Task brief
Please output the line that contains "361 341 6.46" and all later lines of the material, exactly, through the end.

Records for the exercise

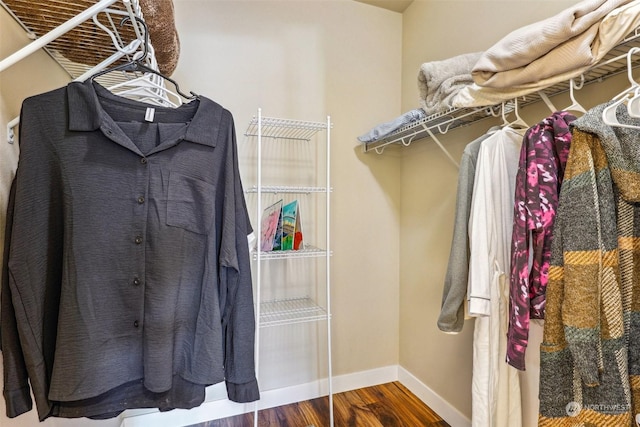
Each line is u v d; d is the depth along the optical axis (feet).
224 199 2.87
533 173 2.83
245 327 2.92
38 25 2.90
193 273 2.72
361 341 6.46
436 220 5.69
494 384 3.27
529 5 4.12
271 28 5.69
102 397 2.49
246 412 5.67
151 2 2.89
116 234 2.48
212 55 5.35
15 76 2.77
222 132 2.90
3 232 2.54
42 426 2.99
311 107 5.97
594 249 2.34
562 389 2.51
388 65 6.57
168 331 2.60
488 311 3.19
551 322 2.55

Solution for this exercise
361 341 6.46
436 220 5.69
494 384 3.27
529 5 4.12
271 28 5.69
102 397 2.49
246 412 5.67
151 2 2.89
116 234 2.48
212 55 5.35
15 76 2.77
222 132 2.90
3 232 2.54
42 426 2.99
311 107 5.97
594 249 2.34
562 389 2.51
388 65 6.57
168 331 2.60
488 311 3.19
551 322 2.55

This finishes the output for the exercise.